Task to carry out -
Please extract, word for word, every line from the start of the items through the line containing "Amerika Turları", with both ends included. Leave the pictures out of your answer.

─── Dataset records ───

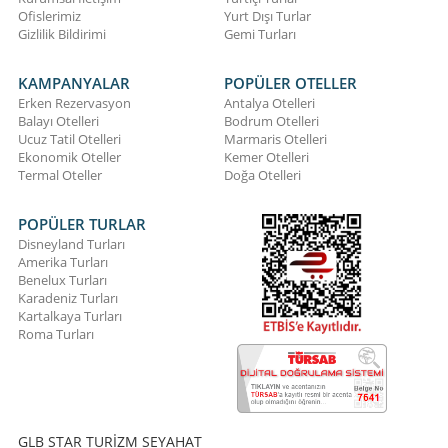
Ofislerimiz
Yurt Dışı Turlar
Gizlilik Bildirimi
Gemi Turları
KAMPANYALAR
POPÜLER OTELLER
Erken Rezervasyon
Antalya Otelleri
Balayı Otelleri
Bodrum Otelleri
Ucuz Tatil Otelleri
Marmaris Otelleri
Ekonomik Oteller
Kemer Otelleri
Termal Oteller
Doğa Otelleri
POPÜLER TURLAR
Disneyland Turları
Amerika Turları
Benelux Turları
Karadeniz Turları
Kartalkaya Turları
Roma Turları
GLB STAR TURİZM SEYAHAT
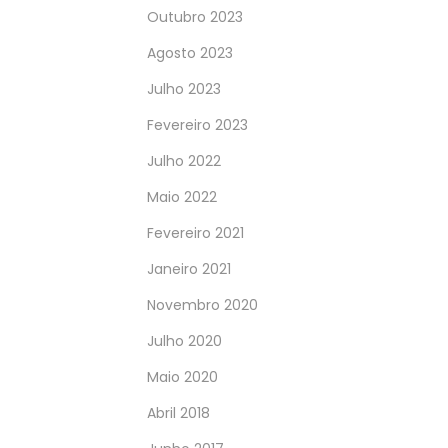
Outubro 2023
Agosto 2023
Julho 2023
Fevereiro 2023
Julho 2022
Maio 2022
Fevereiro 2021
Janeiro 2021
Novembro 2020
Julho 2020
Maio 2020
Abril 2018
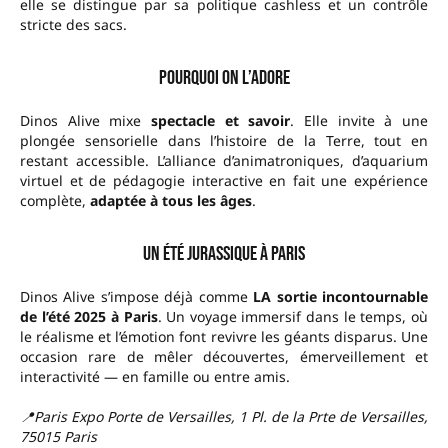
elle se distingue par sa politique cashless et un contrôle
stricte des sacs.
Pourquoi on l’adore
Dinos Alive mixe
spectacle et savoir
. Elle invite à une
plongée sensorielle dans l’histoire de la Terre, tout en
restant accessible. L’alliance d’animatroniques, d’aquarium
virtuel et de pédagogie interactive en fait une expérience
complète,
adaptée à tous les âges
.
Un été jurassique à Paris
Dinos Alive s’impose déjà comme
LA sortie incontournable
de l’été 2025 à Paris
. Un voyage immersif dans le temps, où
le réalisme et l’émotion font revivre les géants disparus. Une
occasion rare de mêler découvertes, émerveillement et
interactivité — en famille ou entre amis.
📍Paris Expo Porte de Versailles, 1 Pl. de la Prte de Versailles,
75015 Paris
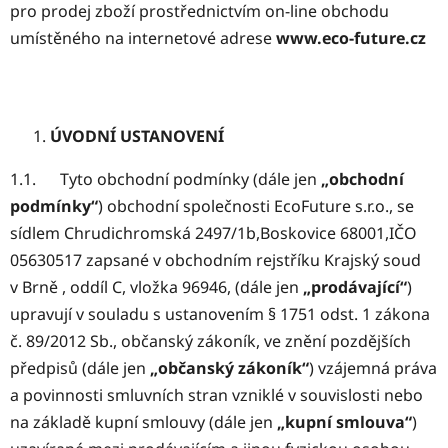
pro prodej zboží prostřednictvím on-line obchodu
umístěného na internetové adrese
www.eco-future.cz
ÚVODNÍ USTANOVENÍ
1.1. Tyto obchodní podmínky (dále jen
„obchodní
podmínky“
) obchodní společnosti EcoFuture s.r.o., se
sídlem Chrudichromská 2497/1b,Boskovice 68001,IČO
05630517 zapsané v obchodním rejstříku Krajský soud
v Brně , oddíl C, vložka 96946, (dále jen
„prodávající“
)
upravují v souladu s ustanovením § 1751 odst. 1 zákona
č. 89/2012 Sb., občanský zákoník, ve znění pozdějších
předpisů (dále jen
„občanský zákoník“
) vzájemná práva
a povinnosti smluvních stran vzniklé v souvislosti nebo
na základě kupní smlouvy (dále jen
„kupní smlouva“
)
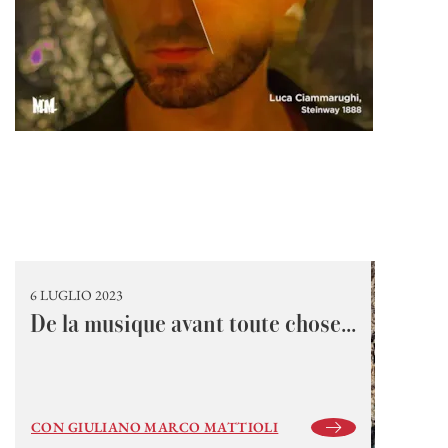
6 LUGLIO 2023
De la musique avant toute chose...
CON GIULIANO MARCO MATTIOLI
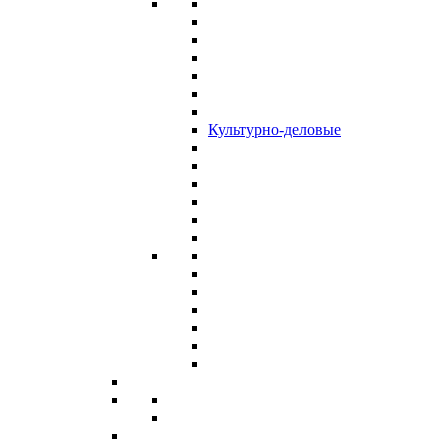
Культурно-деловые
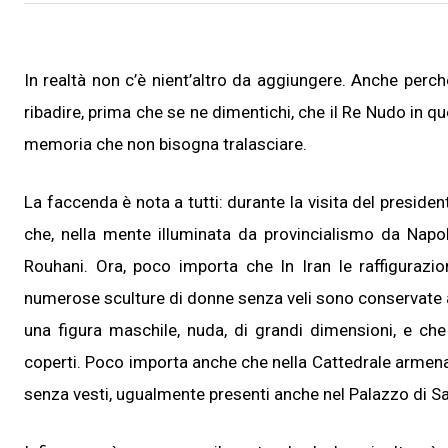
In realtà non c’è nient’altro da aggiungere. Anche perc
ribadire, prima che se ne dimentichi, che il Re Nudo in q
memoria che non bisogna tralasciare.
La faccenda è nota a tutti: durante la visita del presiden
che, nella mente illuminata da provincialismo da Napo
Rouhani. Ora, poco importa che In Iran le raffigurazio
numerose sculture di donne senza veli sono conservate al
una figura maschile, nuda, di grandi dimensioni, e che
coperti. Poco importa anche che nella Cattedrale armen
senza vesti, ugualmente presenti anche nel Palazzo di Sa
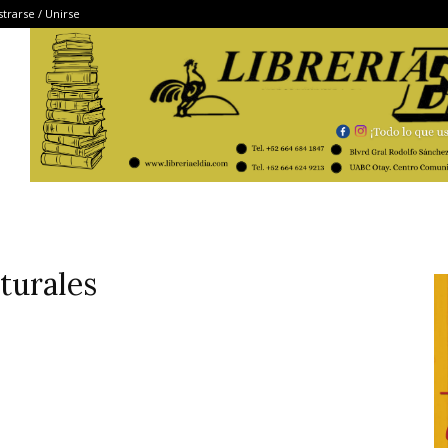
strarse / Unirse
turales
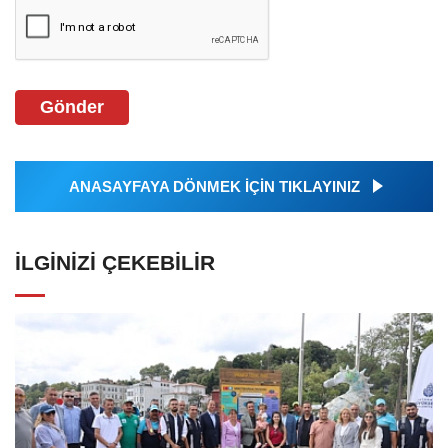
Gönder
ANASAYFAYA DÖNMEK İÇİN TIKLAYINIZ
İLGINIZI ÇEKEBILIR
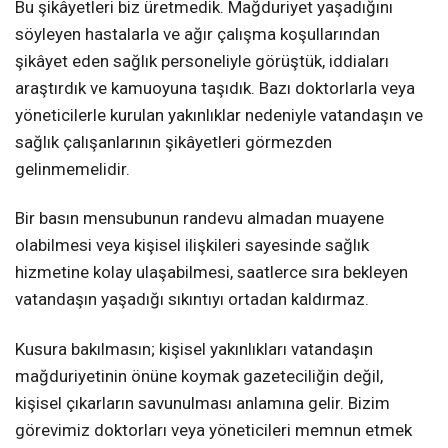
Bu şikâyetleri biz üretmedik. Mağduriyet yaşadığını
söyleyen hastalarla ve ağır çalışma koşullarından
şikâyet eden sağlık personeliyle görüştük, iddiaları
araştırdık ve kamuoyuna taşıdık. Bazı doktorlarla veya
yöneticilerle kurulan yakınlıklar nedeniyle vatandaşın ve
sağlık çalışanlarının şikâyetleri görmezden
gelinmemelidir.
Bir basın mensubunun randevu almadan muayene
olabilmesi veya kişisel ilişkileri sayesinde sağlık
hizmetine kolay ulaşabilmesi, saatlerce sıra bekleyen
vatandaşın yaşadığı sıkıntıyı ortadan kaldırmaz.
Kusura bakılmasın; kişisel yakınlıkları vatandaşın
mağduriyetinin önüne koymak gazeteciliğin değil,
kişisel çıkarların savunulması anlamına gelir. Bizim
görevimiz doktorları veya yöneticileri memnun etmek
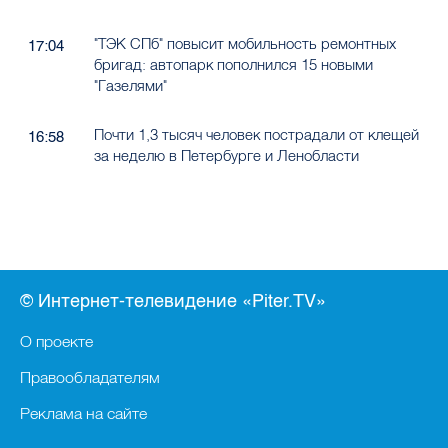
"ТЭК СПб" повысит мобильность ремонтных
17:04
бригад: автопарк пополнился 15 новыми
"Газелями"
Почти 1,3 тысяч человек пострадали от клещей
16:58
за неделю в Петербурге и Ленобласти
© Интернет-телевидение «Piter.TV»
О проекте
Правообладателям
Реклама на сайте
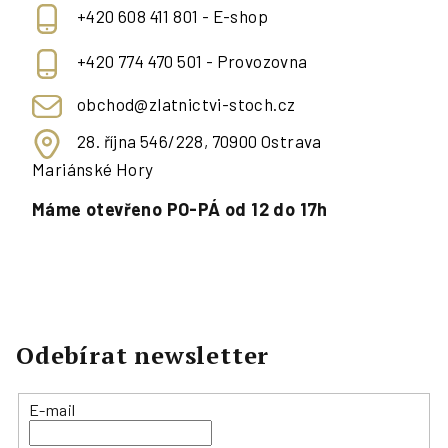
+420 608 411 801 - E-shop
+420 774 470 501 - Provozovna
obchod@zlatnictvi-stoch.cz
28. října 546/228, 70900 Ostrava
Mariánské Hory
Máme otevřeno PO-PÁ od 12 do 17h
Odebírat newsletter
E-mail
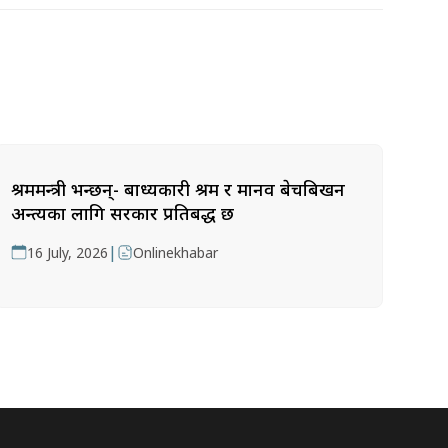
श्रममन्त्री भन्छन्- बाध्यकारी श्रम र मानव बेचबिखन
अन्त्यका लागि सरकार प्रतिबद्ध छ
|
16 July, 2026
Onlinekhabar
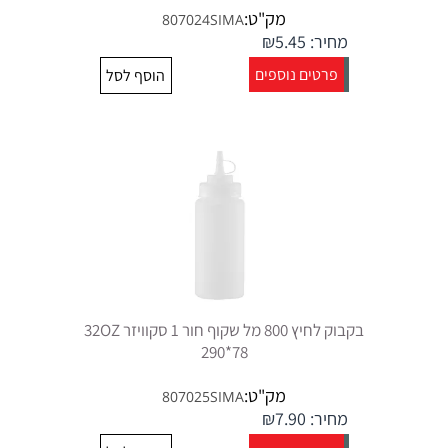
מק"ט:
807024SIMA
מחיר:
5.45
₪
פרטים נוספים
הוסף לסל
בקבוק לחיץ 800 מל שקוף חור 1 סקוויזר 32OZ
290*78
מק"ט:
807025SIMA
מחיר:
7.90
₪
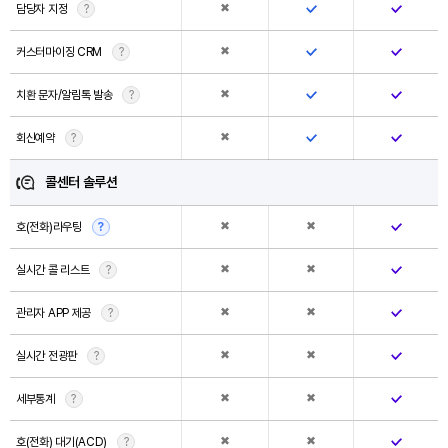
✖
담당자 지정
?
✖
커스터마이징 CRM
?
✖
치환 문자/알림톡 발송
?
✖
회신예약
?
콜센터 솔루션
✖
✖
호(전화)라우팅
?
✖
✖
실시간 콜 리스트
?
✖
✖
관리자 APP 제공
?
✖
✖
실시간 전광판
?
✖
✖
세부통계
?
아톡비즈 서비스
소개자료 신청하기
✖
✖
호(전화) 대기(ACD)
?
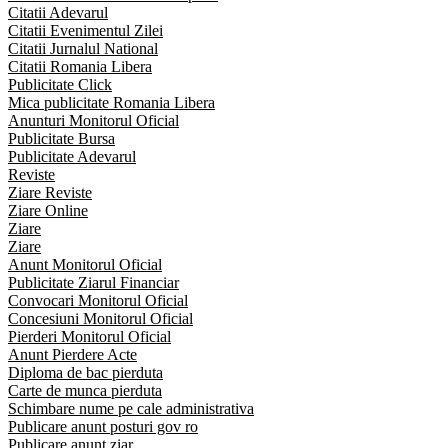
Citatii Adevarul
Citatii Evenimentul Zilei
Citatii Jurnalul National
Citatii Romania Libera
Publicitate Click
Mica publicitate Romania Libera
Anunturi Monitorul Oficial
Publicitate Bursa
Publicitate Adevarul
Reviste
Ziare Reviste
Ziare Online
Ziare
Ziare
Anunt Monitorul Oficial
Publicitate Ziarul Financiar
Convocari Monitorul Oficial
Concesiuni Monitorul Oficial
Pierderi Monitorul Oficial
Anunt Pierdere Acte
Diploma de bac pierduta
Carte de munca pierduta
Schimbare nume pe cale administrativa
Publicare anunt posturi gov ro
Publicare anunt ziar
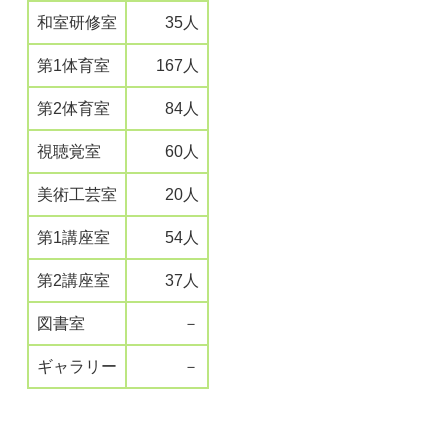
和室研修室
35人
第1体育室
167人
第2体育室
84人
視聴覚室
60人
美術工芸室
20人
第1講座室
54人
第2講座室
37人
図書室
－
ギャラリー
－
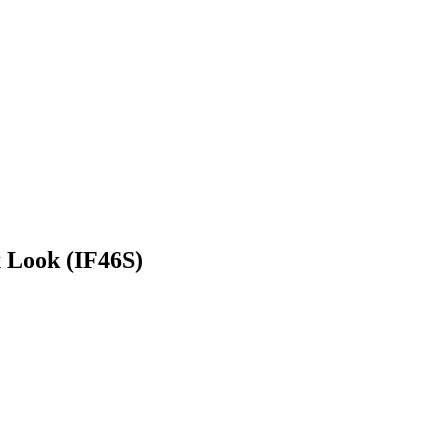
x Look (IF46S)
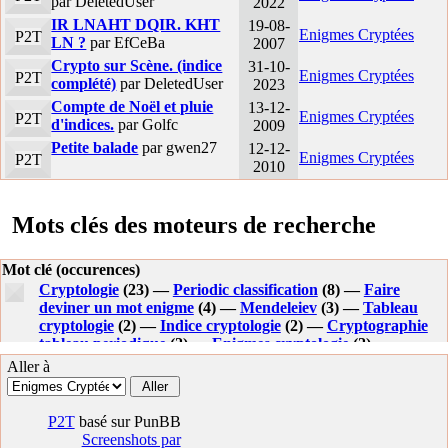
par DeletedUser
2022
IR LNAHT DQIR. KHT
19-08-
Enigmes Cryptées
P2T
LN ?
par EfCeBa
2007
Crypto sur Scène. (indice
31-10-
Enigmes Cryptées
P2T
complété)
par DeletedUser
2023
Compte de Noël et pluie
13-12-
Enigmes Cryptées
P2T
d'indices.
par Golfc
2009
Petite balade
par gwen27
12-12-
Enigmes Cryptées
P2T
2010
Mots clés des moteurs de recherche
Mot clé (occurences)
Cryptologie
(23) —
Periodic classification
(8) —
Faire
deviner un mot enigme
(4) —
Mendeleiev
(3) —
Tableau
cryptologie
(2) —
Indice cryptologie
(2) —
Cryptographie
tableau periodique
(2) —
Enigmes cryptologie
(2) —
Tangram oeuf
(2) —
La reponse est la classificatoin enigme
Aller à
(2) —
Ryptologie en 6eme maths
(2) —
Tangram noel
(1) —
Cryptage elements chimiques
(1) —
Poupee
(1) —
Cryptologie chimique
(1) —
Cryptographie par tableau
P2T
basé sur PunBB
chimique
(1) —
Cryptage chimie table periodique
(1) —
Screenshots par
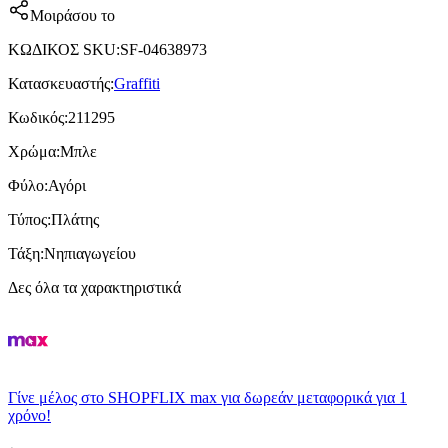
Μοιράσου το
ΚΩΔΙΚΟΣ SKU
:
SF-04638973
Κατασκευαστής
:
Graffiti
Κωδικός
:
211295
Χρώμα
:
Μπλε
Φύλο
:
Αγόρι
Τύπος
:
Πλάτης
Τάξη
:
Νηπιαγωγείου
Δες όλα τα χαρακτηριστικά
Γίνε μέλος στο SHOPFLIX max για δωρεάν μεταφορικά για 1
χρόνο!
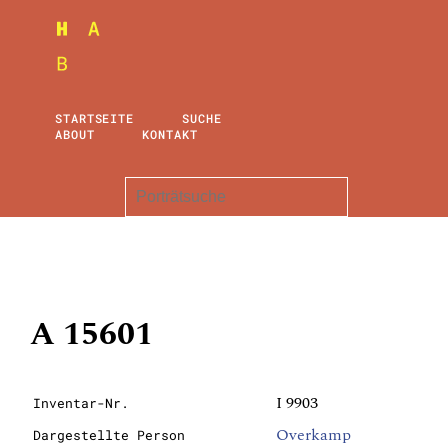
STARTSEITE
SUCHE
ABOUT
KONTAKT
A 15601
I 9903
Inventar-Nr.
Overkamp
Dargestellte Person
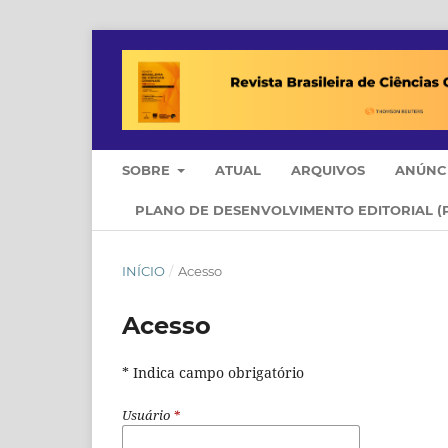
SOBRE
ATUAL
ARQUIVOS
ANÚNC
PLANO DE DESENVOLVIMENTO EDITORIAL (
INÍCIO
/
Acesso
Acesso
* Indica campo obrigatório
Usuário
*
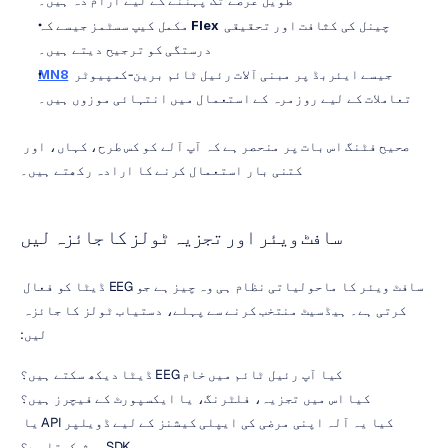
طویل عرصے تک پہننے کے لیے آرام دہ ہیں۔
 چینل کی کثافت اور تحقیقی 
Flex
مکمل کیپ سسٹمز جیسے کہ 
درستگی کو ترجیح دیتے ہیں۔
 جیسے ایئربڈ پر مبنی آلات رئیل ٹائم برین-کمپیوٹر 
MN8
تعاملات کے لیے روزمرہ کے استعمال میں انتہائی موزوں ہیں۔
صحیح فٹنگ اس بات پر منحصر ہے کہ آپ آلے کو کس طرح، کہاں، اور 
کتنی بار استعمال کرنے کا ارادہ رکھتے ہیں۔
سافٹ ویئر اور تجزیہ ٹولز کا جائزہ لیں
سافٹ ویئر کا ماحولیاتی نظام ہی وہ چیز ہے جو EEG ڈیٹا کو فعال 
کرتی ہے۔ ہیڈسیٹ منتخب کرنے سے پہلے، دستیاب ٹولز کا جائزہ 
لیں:
کیا آپ رئیل ٹائم میں خام EEG ڈیٹا دیکھ سکتے ہیں؟
کیا اس میں تجزیہ، فلٹرنگ، یا ایکسپورٹ کے فیچرز ہیں؟
کیا یہ آلہ اپنی مرضی کی ایپلی کیشنز کے لیے ڈویلپر API یا 
SDK پیش کرتا ہے؟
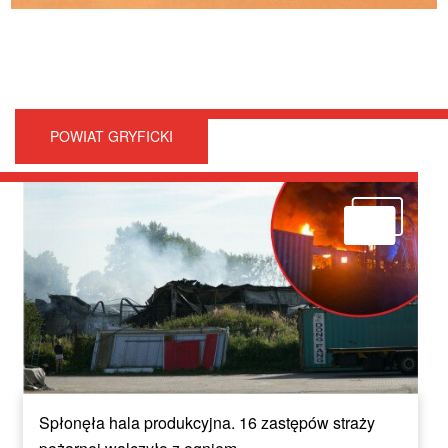
POWIAT GRYFICKI
Spłonęła hala produkcyjna. 16 zastępów straży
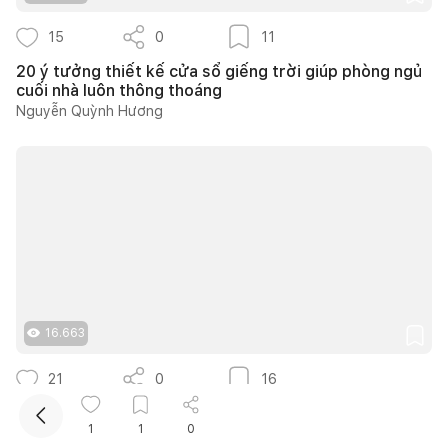
15
0
11
20 ý tưởng thiết kế cửa sổ giếng trời giúp phòng ngủ
cuối nhà luôn thông thoáng
Nguyễn Quỳnh Hương
Kết nối thiết kế, thi công
Mua sắm hoàn thiện nhà
16.663
21
0
16
30 mẫu thiết kế thông tầng nhà phố diện tích nhỏ tích
1
1
0
hợp mảng xanh thoáng mát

───

Result for this exercise -
Ofislerimiz
Yurt Dışı Turlar
Gizlilik Bildirimi
Gemi Turları
KAMPANYALAR
POPÜLER OTELLER
Erken Rezervasyon
Antalya Otelleri
Balayı Otelleri
Bodrum Otelleri
Ucuz Tatil Otelleri
Marmaris Otelleri
Ekonomik Oteller
Kemer Otelleri
Termal Oteller
Doğa Otelleri
POPÜLER TURLAR
Disneyland Turları
Amerika Turları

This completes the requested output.